start TEXT BLOCK

Last modified: Jan 31 2026 at 10:09 PM • 8 mins read

Random Initialization

Introduction
Why Not Initialize to Zero?
The Solution: Random Initialization
Why Small Random Values?
Complete Initialization Example
Comparison: Zero vs Random Initialization
Advanced: Better Constants Than 0.01
Visualization: Symmetry Breaking
Implementation Checklist
What’s Next
Key Takeaways

Introduction

When training a neural network, weight initialization is critical for successful learning. Unlike logistic regression (where initializing weights to zero works fine), neural networks require random initialization of weights. This lesson explains why zero initialization fails and how to initialize properly.

Key Point: Biases can be initialized to zero, but weights must be random!

Why Not Initialize to Zero?

The Problem: Symmetry

Let’s examine what happens with zero initialization using a simple example:

Network architecture:

Input features: $n^{[0]} = 2$
Hidden units: $n^{[1]} = 2$
Output units: $n^{[2]} = 1$

Zero initialization:

\[W^{[1]} = \begin{bmatrix} 0 & 0 \\ 0 & 0 \end{bmatrix}, \quad b^{[1]} = \begin{bmatrix} 0 \\ 0 \end{bmatrix}\] \[W^{[2]} = \begin{bmatrix} 0 & 0 \end{bmatrix}, \quad b^{[2]} = 0\]

What Goes Wrong?

Forward propagation:

\[Z^{[1]} = W^{[1]} X + b^{[1]} = \begin{bmatrix} 0 \\ 0 \end{bmatrix}\] \[A^{[1]} = g(Z^{[1]}) = \begin{bmatrix} g(0) \\ g(0) \end{bmatrix}\]

Result: Both hidden units compute identical activations!

\[a_1^{[1]} = a_2^{[1]}\]

This means:

Hidden unit 1 and hidden unit 2 compute the same function
They have the same influence on the output
They are completely symmetric

The Symmetry Persists During Training

Backpropagation:

Because the hidden units are symmetric, their gradients are also identical:

\[dZ_1^{[1]} = dZ_2^{[1]}\]

This means the gradient matrix $dW^{[1]}$ has identical rows:

\[dW^{[1]} = \begin{bmatrix} \text{same values} \\ \text{same values} \end{bmatrix}\]

Weight update:

\[W^{[1]} := W^{[1]} - \alpha \, dW^{[1]}\]

After the update, $W^{[1]}$ still has identical rows!

Proof by Induction

We can prove that symmetry persists forever:

Base case (iteration 0):

Both hidden units are identical: $w_1 = w_2 = 0$

Inductive step:

If hidden units are identical at iteration $t$, then:
- They compute the same function
- They produce the same gradients
- Weight updates keep them identical
- They remain identical at iteration $t+1$

Conclusion: No matter how long you train, hidden units remain symmetric!

Why This Is Bad

If all hidden units compute the same function, then having $n^{[1]}$ hidden units is no better than having just 1 hidden unit!

end TEXT BLOCK
start SUPPLIED MATERIAL

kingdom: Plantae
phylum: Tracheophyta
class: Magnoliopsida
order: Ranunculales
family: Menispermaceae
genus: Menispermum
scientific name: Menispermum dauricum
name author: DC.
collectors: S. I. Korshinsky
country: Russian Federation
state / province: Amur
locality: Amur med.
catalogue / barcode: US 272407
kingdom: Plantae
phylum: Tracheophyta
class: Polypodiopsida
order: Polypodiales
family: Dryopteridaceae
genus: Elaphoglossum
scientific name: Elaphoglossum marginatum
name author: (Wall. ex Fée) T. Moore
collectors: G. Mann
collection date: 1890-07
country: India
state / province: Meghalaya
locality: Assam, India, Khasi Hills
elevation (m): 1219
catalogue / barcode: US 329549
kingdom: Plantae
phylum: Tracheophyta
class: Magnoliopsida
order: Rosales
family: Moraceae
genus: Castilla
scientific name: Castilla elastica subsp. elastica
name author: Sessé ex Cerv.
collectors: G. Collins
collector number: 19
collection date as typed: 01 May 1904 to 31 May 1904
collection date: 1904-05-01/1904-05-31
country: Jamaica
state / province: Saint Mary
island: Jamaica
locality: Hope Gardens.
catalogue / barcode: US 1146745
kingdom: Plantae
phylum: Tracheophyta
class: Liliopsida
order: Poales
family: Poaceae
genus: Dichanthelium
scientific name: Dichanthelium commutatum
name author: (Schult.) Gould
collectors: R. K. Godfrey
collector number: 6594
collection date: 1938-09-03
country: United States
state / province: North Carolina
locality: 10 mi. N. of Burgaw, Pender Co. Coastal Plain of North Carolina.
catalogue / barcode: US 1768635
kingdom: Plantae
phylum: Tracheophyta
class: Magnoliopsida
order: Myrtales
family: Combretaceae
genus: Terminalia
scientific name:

end SUPPLIED MATERIAL

DIRECTION A: In the random initialization lesson, how many hidden units does the example network have?
DIRECTION B: Write out the records from their first line up to and including the line containing "catalogue / barcode: US 272407".
The random initialization lesson and the records are unrelated to each other.

TASK SOLUTION A: Two.

TASK SOLUTION B:
kingdom: Plantae
phylum: Tracheophyta
class: Magnoliopsida
order: Ranunculales
family: Menispermaceae
genus: Menispermum
scientific name: Menispermum dauricum
name author: DC.
collectors: S. I. Korshinsky
country: Russian Federation
state / province: Amur
locality: Amur med.
catalogue / barcode: US 272407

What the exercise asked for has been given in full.